### PROBLEM DESCRIPTION
Using the data beneath this instruction, retype only the lines from the one that contains "5. S. Balay, W." down to the one that contains "6. R. E. Bank, B.", both included, exactly as they appear.

### SUPPLIED RECORDS
···
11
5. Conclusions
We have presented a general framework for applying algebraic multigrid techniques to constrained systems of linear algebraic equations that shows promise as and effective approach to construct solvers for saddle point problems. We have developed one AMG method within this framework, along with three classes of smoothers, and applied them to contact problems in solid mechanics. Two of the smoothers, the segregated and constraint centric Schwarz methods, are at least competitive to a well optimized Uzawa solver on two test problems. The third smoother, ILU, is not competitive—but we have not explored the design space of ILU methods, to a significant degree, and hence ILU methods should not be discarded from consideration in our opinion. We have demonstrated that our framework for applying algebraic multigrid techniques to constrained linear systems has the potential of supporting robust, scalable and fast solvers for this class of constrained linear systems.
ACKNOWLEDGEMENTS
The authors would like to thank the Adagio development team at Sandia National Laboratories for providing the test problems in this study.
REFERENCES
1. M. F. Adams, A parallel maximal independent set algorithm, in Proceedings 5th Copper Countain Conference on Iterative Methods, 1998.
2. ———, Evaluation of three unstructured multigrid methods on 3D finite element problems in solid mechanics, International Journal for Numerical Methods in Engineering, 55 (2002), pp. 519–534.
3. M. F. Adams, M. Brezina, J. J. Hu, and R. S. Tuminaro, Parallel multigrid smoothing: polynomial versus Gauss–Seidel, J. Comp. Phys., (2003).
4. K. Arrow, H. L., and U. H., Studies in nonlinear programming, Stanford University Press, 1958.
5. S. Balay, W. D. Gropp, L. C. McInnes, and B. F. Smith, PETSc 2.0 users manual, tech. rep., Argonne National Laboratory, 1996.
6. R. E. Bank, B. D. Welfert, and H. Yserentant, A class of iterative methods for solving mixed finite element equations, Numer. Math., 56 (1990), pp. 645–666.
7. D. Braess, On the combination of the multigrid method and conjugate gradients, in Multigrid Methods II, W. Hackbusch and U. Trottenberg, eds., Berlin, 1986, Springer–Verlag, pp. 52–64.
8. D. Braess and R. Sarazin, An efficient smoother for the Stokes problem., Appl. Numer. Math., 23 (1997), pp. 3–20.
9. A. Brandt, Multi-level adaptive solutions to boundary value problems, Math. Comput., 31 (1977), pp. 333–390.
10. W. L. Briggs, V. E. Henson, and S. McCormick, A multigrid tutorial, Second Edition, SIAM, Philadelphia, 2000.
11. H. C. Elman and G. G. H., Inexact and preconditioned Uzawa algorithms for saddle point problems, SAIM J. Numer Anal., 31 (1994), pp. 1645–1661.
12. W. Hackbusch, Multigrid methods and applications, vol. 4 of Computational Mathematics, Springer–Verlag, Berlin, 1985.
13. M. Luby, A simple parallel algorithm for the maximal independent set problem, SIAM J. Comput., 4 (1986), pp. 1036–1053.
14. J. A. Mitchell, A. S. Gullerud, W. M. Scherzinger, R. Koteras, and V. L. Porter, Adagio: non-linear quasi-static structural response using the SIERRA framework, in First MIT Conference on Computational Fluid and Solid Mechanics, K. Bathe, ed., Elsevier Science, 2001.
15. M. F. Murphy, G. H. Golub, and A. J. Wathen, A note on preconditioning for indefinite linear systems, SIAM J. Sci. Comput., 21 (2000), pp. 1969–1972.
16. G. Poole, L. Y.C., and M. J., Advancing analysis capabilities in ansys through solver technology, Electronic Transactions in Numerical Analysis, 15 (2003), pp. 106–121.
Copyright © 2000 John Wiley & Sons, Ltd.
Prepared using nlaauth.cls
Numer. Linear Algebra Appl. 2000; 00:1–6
···
### ANSWER TO THE PROBLEM
5. S. Balay, W. D. Gropp, L. C. McInnes, and B. F. Smith, PETSc 2.0 users manual, tech. rep., Argonne National Laboratory, 1996.
6. R. E. Bank, B. D. Welfert, and H. Yserentant, A class of iterative methods for solving mixed finite element equations, Numer. Math., 56 (1990), pp. 645–666.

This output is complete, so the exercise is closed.